* Set of tasks *
1 – Return everything in the notebook from "def seed_all(seed_value: int" down to "torch.cuda.manual_seed(seed_value)".
2 – Answer these questions about the notebook:
(a) What string is assigned to MODEL_NAME?
(b) What exception type does the DataSet class's __getitem__ method raise when image processing fails?
(c) Which sklearn function does _compute_metrics call?
## start Quoted passage
## Imports

In [73]:
import cv2 as cv
import pandas as pd
from torch.utils.data import Dataset
from transformers import (
    AutoModel,
    EvalPrediction, 
    ViTImageProcessor,
    ViTForImageClassification,
    TrainingArguments,
    Trainer
)
from torch.nn import (
    Linear,
    Module, 
    CrossEntropyLoss
)
from typing import Optional
from huggingface_hub import PyTorchModelHubMixin
from sklearn.metrics import classification_report
import numpy as np

## Determine some constants

In [64]:
import random
import numpy as np
import torch


def seed_all(seed_value: int = 42) -> None:
    random.seed(seed_value)
    np.random.seed(seed_value)
    torch.manual_seed(seed_value)
    if torch.cuda.is_available():
        torch.cuda.manual_seed(seed_value)
        torch.cuda.manual_seed_all(seed_value)
        torch.backends.cudnn.benchmark = True
        torch.backends.cudnn.deterministic = False

SEED = 42
seed_all(SEED)
MODEL_NAME = 'WinKawaks/vit-tiny-patch16-224'
DATA = 'papayas_links.csv'
DEVICE =  'cuda' if torch.cuda.is_available() else 'cpu'
print(DEVICE)

cuda


## Objects

In [65]:
class DataSet(Dataset):
    def __init__(self,
                 df: pd.DataFrame,
                 processor: ViTImageProcessor
                ):
        self.len = len(df)
        self.df = df
        self.processor = processor

    def __getitem__(self, index):
        path = df.path[index]
        try:
            img = processor(cv.imread(path), return_tensors="pt")
        except: raise ValueError(
            f'this is problem {index}, {path}'
        )
        label = df.label[index]
        return {
            'labels': label,
            'pixel_values': img['pixel_values'][0]
        }

    def __len__(self):
        return self.len

class ClassificationMetrica:
    """
    Class for computing metrics (sklearn, classification_report())
    by EvalPrediction at training and evaluation stages.

    Args:
        id2label (dict): A dictionary where keys it's classes idx
        and values it's classes names.
    """
    def __init__(self, id2label: dict[int, str]):
        self._id2label = id2label

    def __get_target_names(self, preds: np.ndarray) -> list[str]:
        unique_classes = np.unique(preds)
        return [
            self._id2label[idx]
            for idx in unique_classes
        ]

    def _compute_metrics(self, labels: np.ndarray, preds: np.ndarray) -> dict:
        target_names = self.__get_target_names(preds)
        return classification_report(
            labels, preds,
            output_dict=True,
            target_names=target_names
        )
## end Quoted passage
## start Provided material
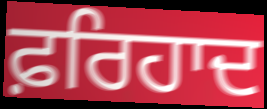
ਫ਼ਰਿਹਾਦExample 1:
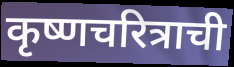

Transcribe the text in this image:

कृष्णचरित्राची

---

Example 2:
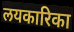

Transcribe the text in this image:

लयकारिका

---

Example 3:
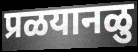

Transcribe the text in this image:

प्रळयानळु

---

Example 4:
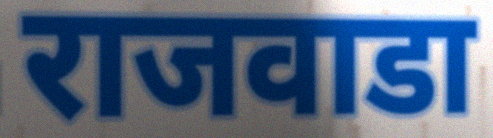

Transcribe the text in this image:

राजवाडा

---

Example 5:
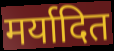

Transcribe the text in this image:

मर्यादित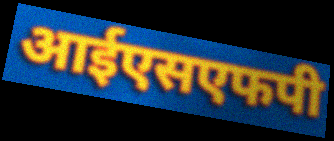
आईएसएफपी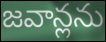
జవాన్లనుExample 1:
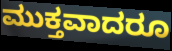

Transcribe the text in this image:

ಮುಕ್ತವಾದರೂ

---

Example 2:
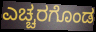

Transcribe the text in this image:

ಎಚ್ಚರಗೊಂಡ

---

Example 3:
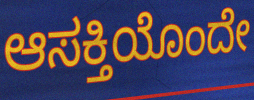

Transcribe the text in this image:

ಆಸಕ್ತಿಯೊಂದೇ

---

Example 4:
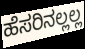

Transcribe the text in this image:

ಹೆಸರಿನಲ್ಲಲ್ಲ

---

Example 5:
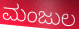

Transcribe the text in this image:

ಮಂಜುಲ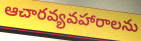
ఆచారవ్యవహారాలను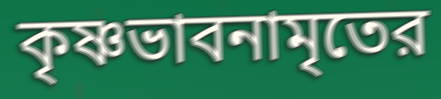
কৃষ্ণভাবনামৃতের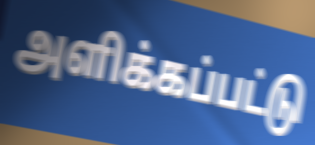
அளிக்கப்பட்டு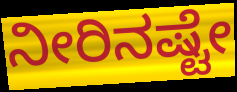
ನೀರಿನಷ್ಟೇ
## end Provided material
* Replies *
1 –
def seed_all(seed_value: int = 42) -> None:
    random.seed(seed_value)
    np.random.seed(seed_value)
    torch.manual_seed(seed_value)
    if torch.cuda.is_available():
        torch.cuda.manual_seed(seed_value)

2 –
(a) 'WinKawaks/vit-tiny-patch16-224'
(b) ValueError
(c) classification_report